_What to do_
- a) In the puppy thread, why does Molly's Mum give Molly no cue or command when she wants her to settle in the kitchen? Answer in one to three sentences.
- b) Please copy the puppy thread word for word from "search for a" to "a tired boy!!".

— BEGIN Extract —

# Our 6 month old puppy is driving us crazy....



## goldensrbest

Have you thought of doing a doggie day care ,say once a week?


----------



## oakleysmommy

search for a thread "Good Lord" its about 5 month olds My Oakley is 6 months tommorow and i feel your pain!! barking at nothing, counter surfing, ignoring me, into just about everything!!! He went in the pool at 6am didnt get out til 8am this morning, i threw the ball in for him the entire time, he was a tired boy!!


----------



## Mirinde

It's a phase...just breathe. If you know that she has poo'd and pee'd, and has had plenty of exercise and attention, it may be time for some food puzzle toys in her crate or in another room if she's really starting to drive you bonkers =)
A good obedience training session can be really effective at redirecting their focus as well. Doggy daycare is another great idea, especially if you're finding yourself so worn out that you're losing patience with her. 

Iorek is all around a pretty mellow pup, but he is going through his Tyrannical Six Month Old phase too and my fiance and I have found that we are much better able to deal with him and spend quality bonding/training time with him if we remember to take at least a couple hours a week to make him comfy in his crate and spend some time on our own.


----------



## iansgran

Yes, this is the bad age stage. Lots of dogs get given up to shelters between 6 months and a year. The chewing and destroying things is terrible. Are you in training classes? That will help. Raw marrow bones, the femur bone, are great because it will give you an hour or more of peace. Crate when you can't watch him. There is a really good DVD called Crate Games which will help if he doesn't like his crate. It will get better.


----------



## oakleysmommy

Our baseboards are pretty much chewed on the corners but we love him,,,and we know it will pass...im lucky Oakley watches tv with me, he loves tv!


----------



## Molly's Mum

Molly is only coming up to 4 months so I'm not at that crazy 6 month stage I read about. We are trying to encourage her calm, settled behaviour by using a clicker and treats. When I'm in the kitchen preparing a meal, I click and reward her if she lies down and is quiet and settled. I guess you need an opportunity of them being settled in order to click and treat so they get the message of what you want. I then pretty much ignore her, because at this stage she'll be looking all hopeful for another treat. When she's given up on expecting a treat again and rests her head back down on the floor and relaxes then I click and treat again. She's beginning to learn that when I'm busy in the kitchen I want her lying down settled and not under my feet following me to the fridge every time I head that way. I don't give her any cue or command to do this, I want her to learn that the best way to get a treat whilst I'm busy in the kitchen is for her to decide herself to settle and be relaxed. Of course as she's not 6 months yet all this training might go flying out the window at that age, time will tell


----------



## Willow52

My guy just turned 2 y.o. but those puppy days weren't so long ago that I don't remember wondering rather I'd ever get to watch an evening TV show. The one thing that save us were bully sticks. I would get the 12" Supreme ones and they last for a hour or two. Cheaper if you buy in bulk & free shipping over $50. I got them at K9 Cuisine.com

Hang in there, it will get better!

— END Extract —
— BEGIN Records —

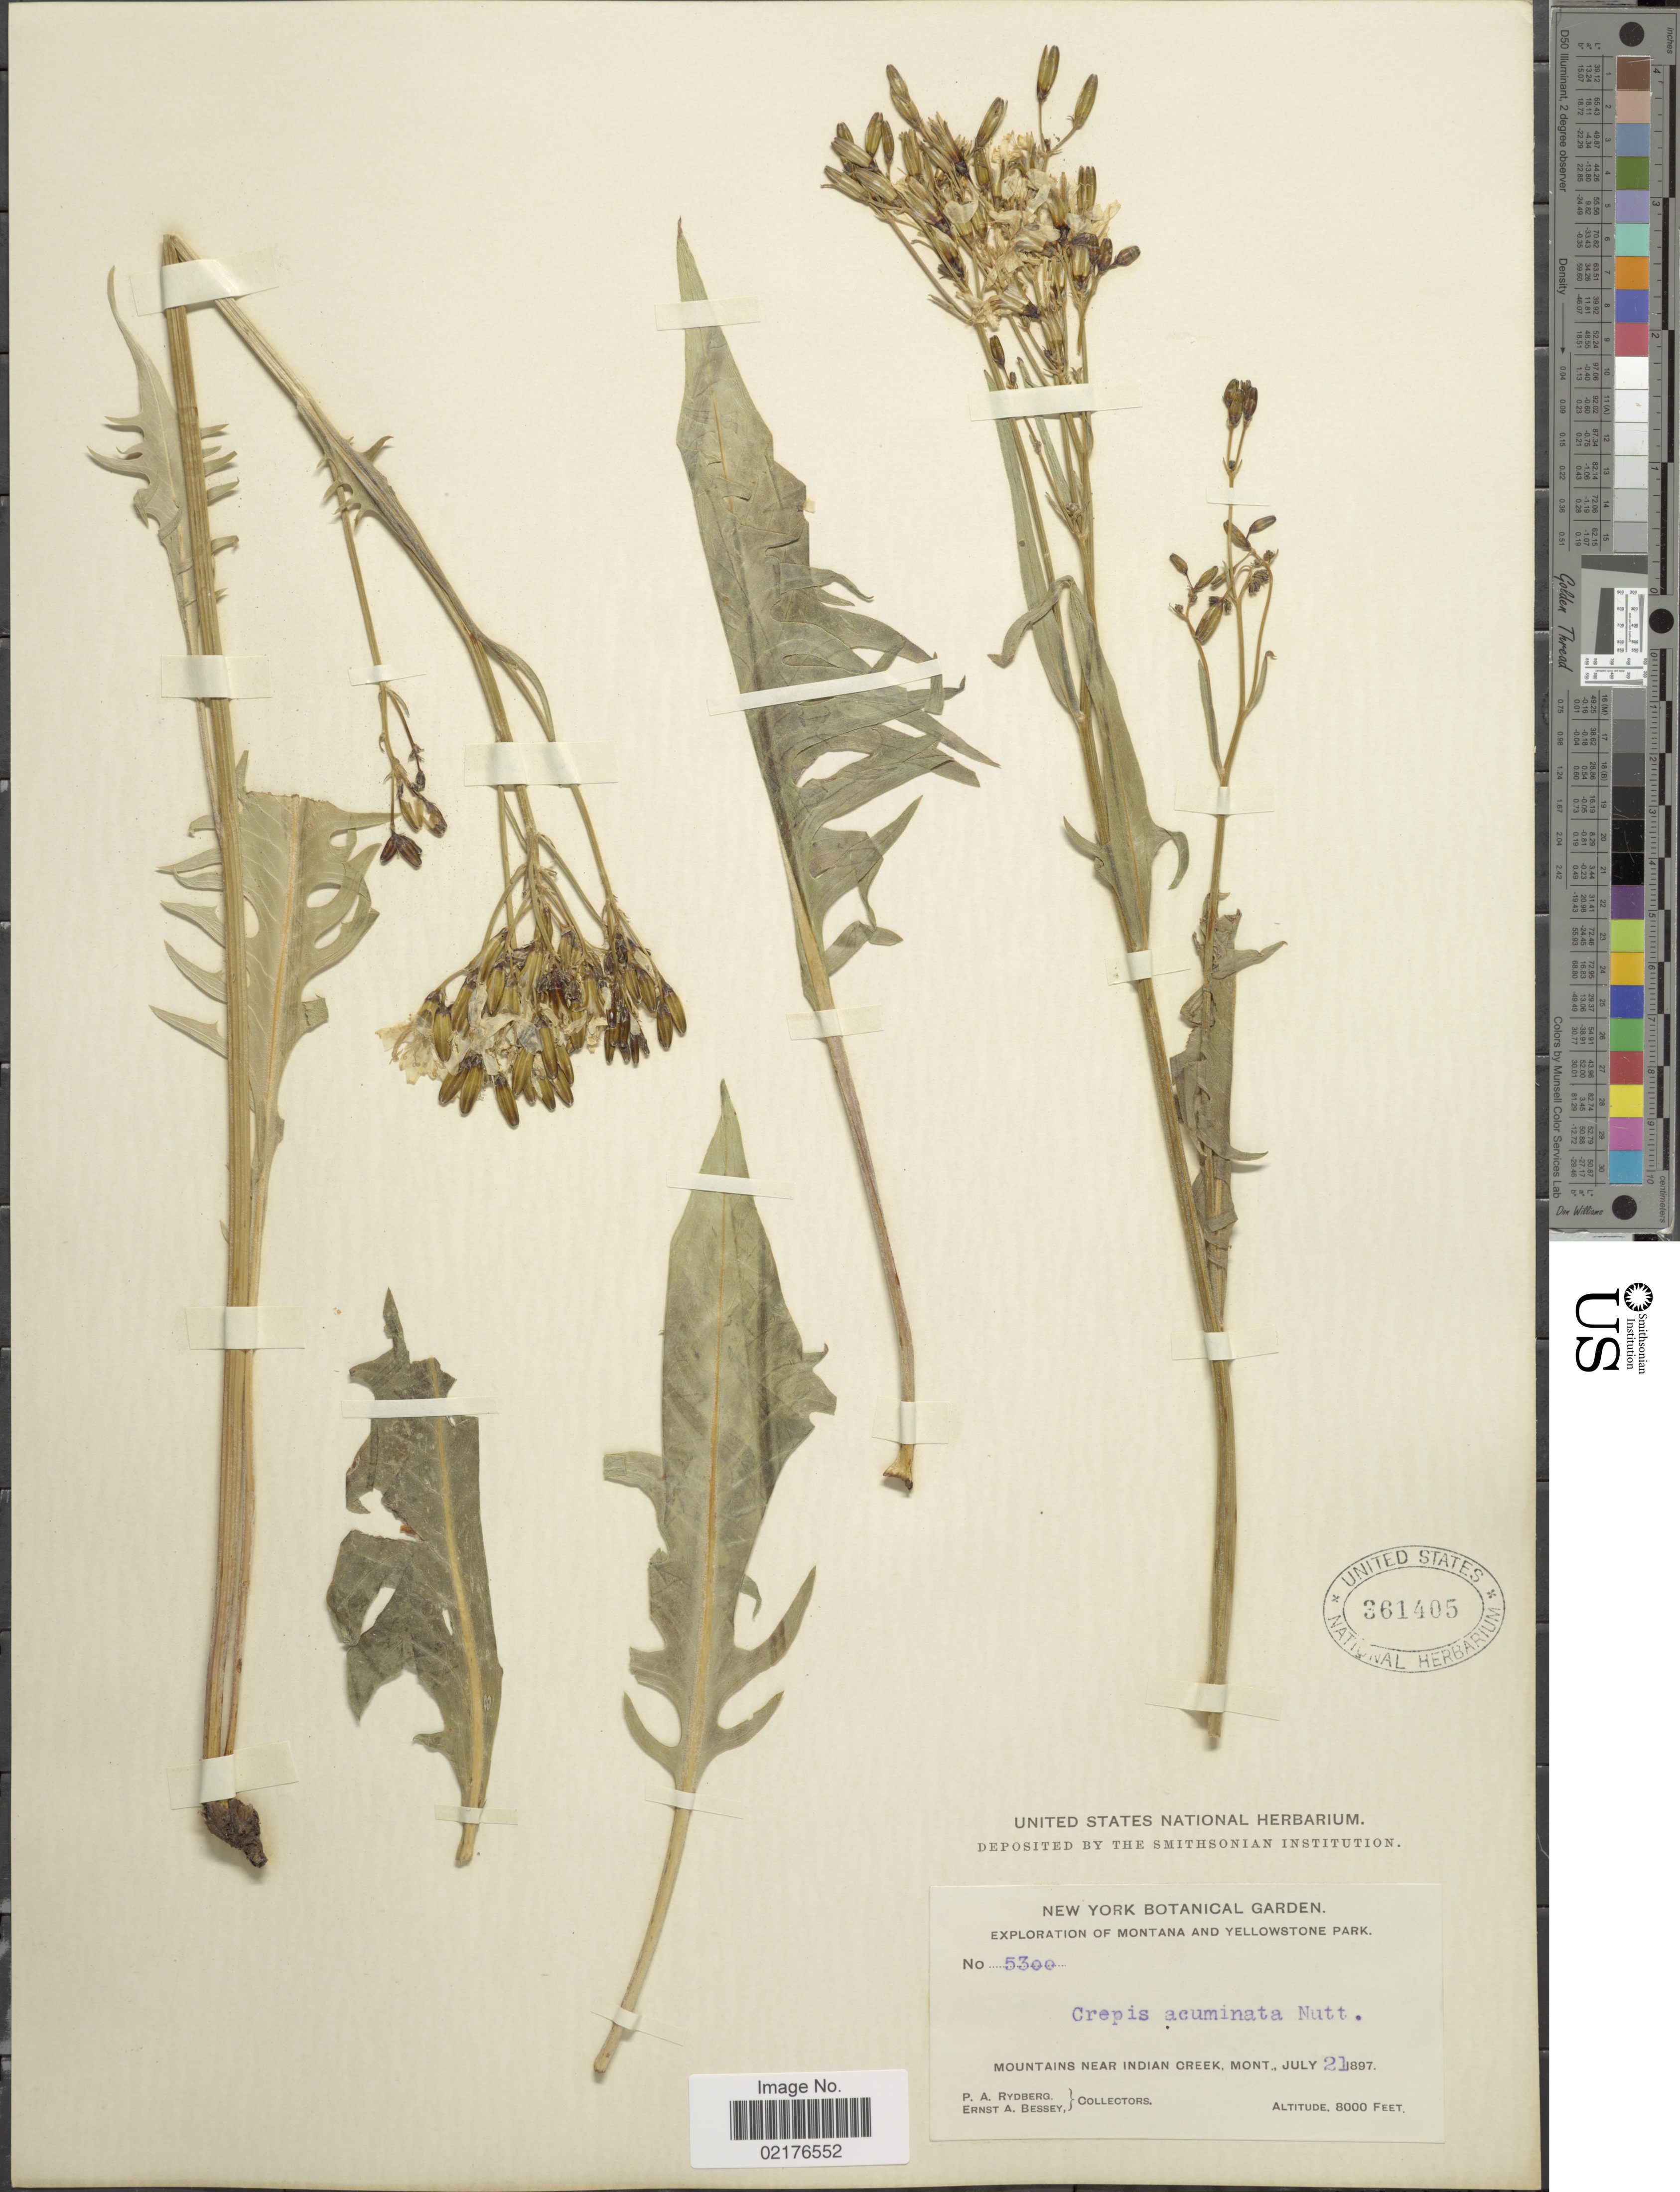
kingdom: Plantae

— END Records —
— BEGIN Records —

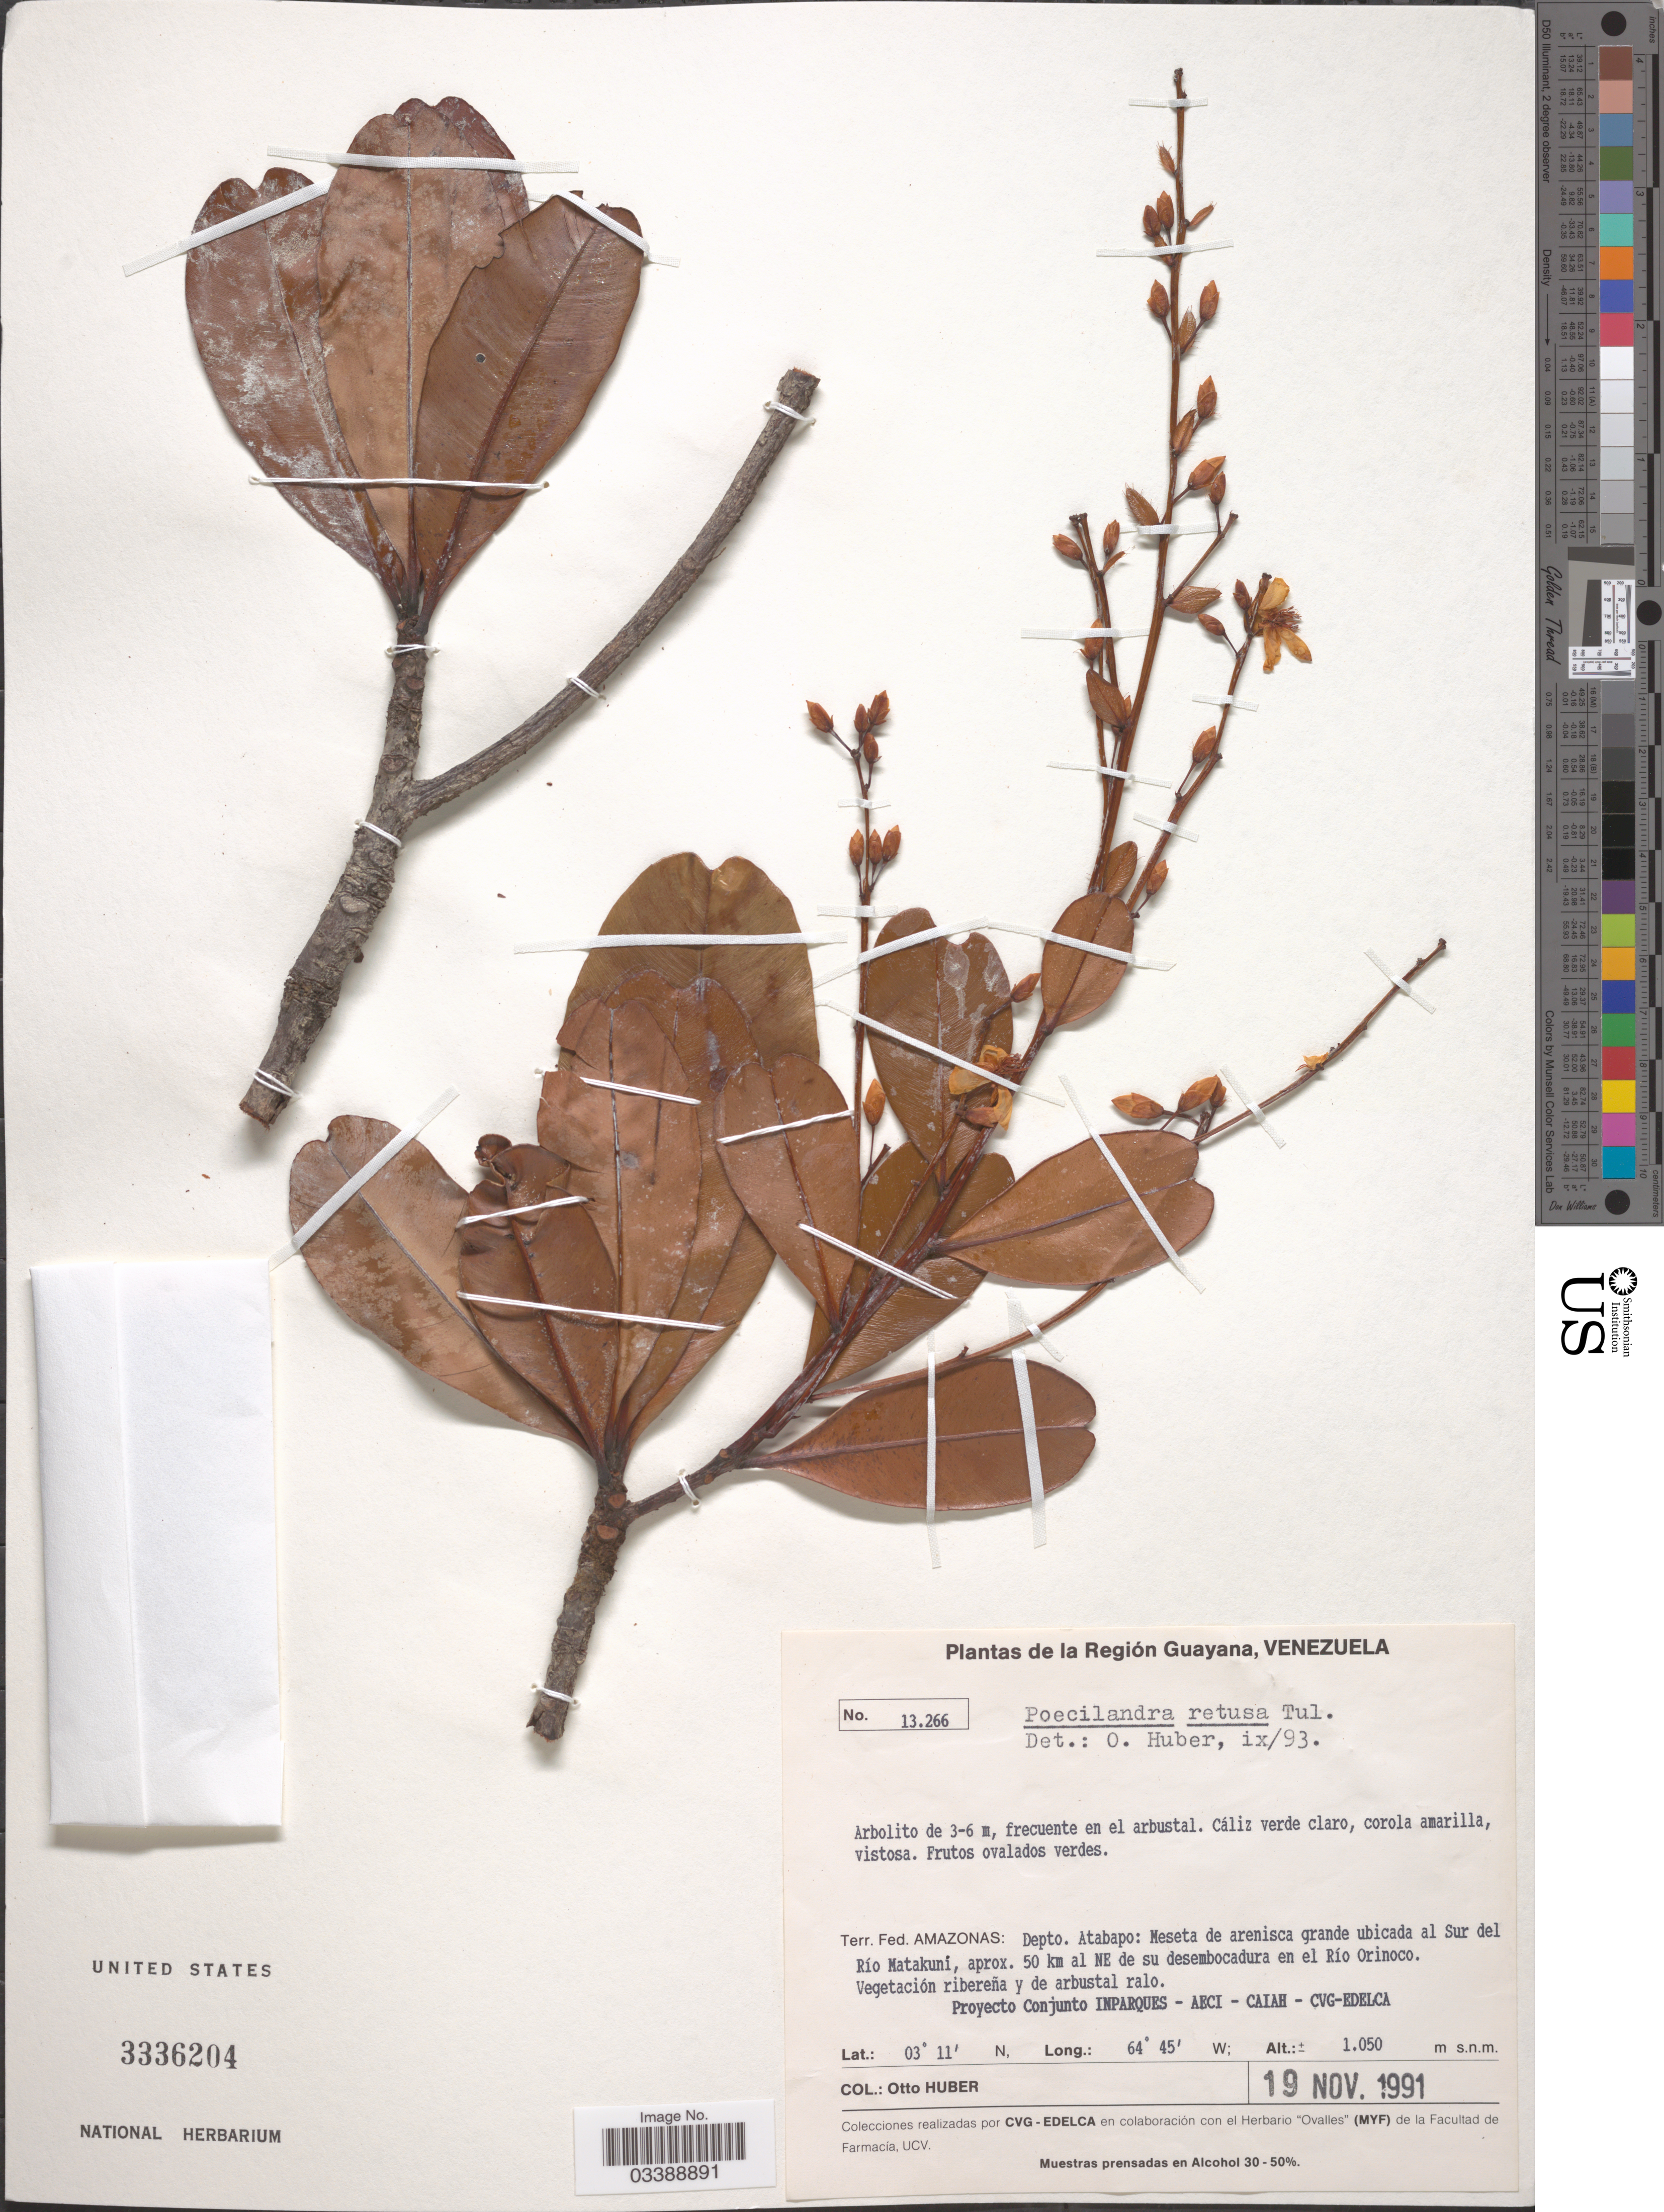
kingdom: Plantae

— END Records —

_Expected outputs_
- a) She wants Molly to learn on her own that the best way to get a treat while she is busy in the kitchen is to decide herself to settle and relax.

- b)
search for a thread "Good Lord" its about 5 month olds My Oakley is 6 months tommorow and i feel your pain!! barking at nothing, counter surfing, ignoring me, into just about everything!!! He went in the pool at 6am didnt get out til 8am this morning, i threw the ball in for him the entire time, he was a tired boy!!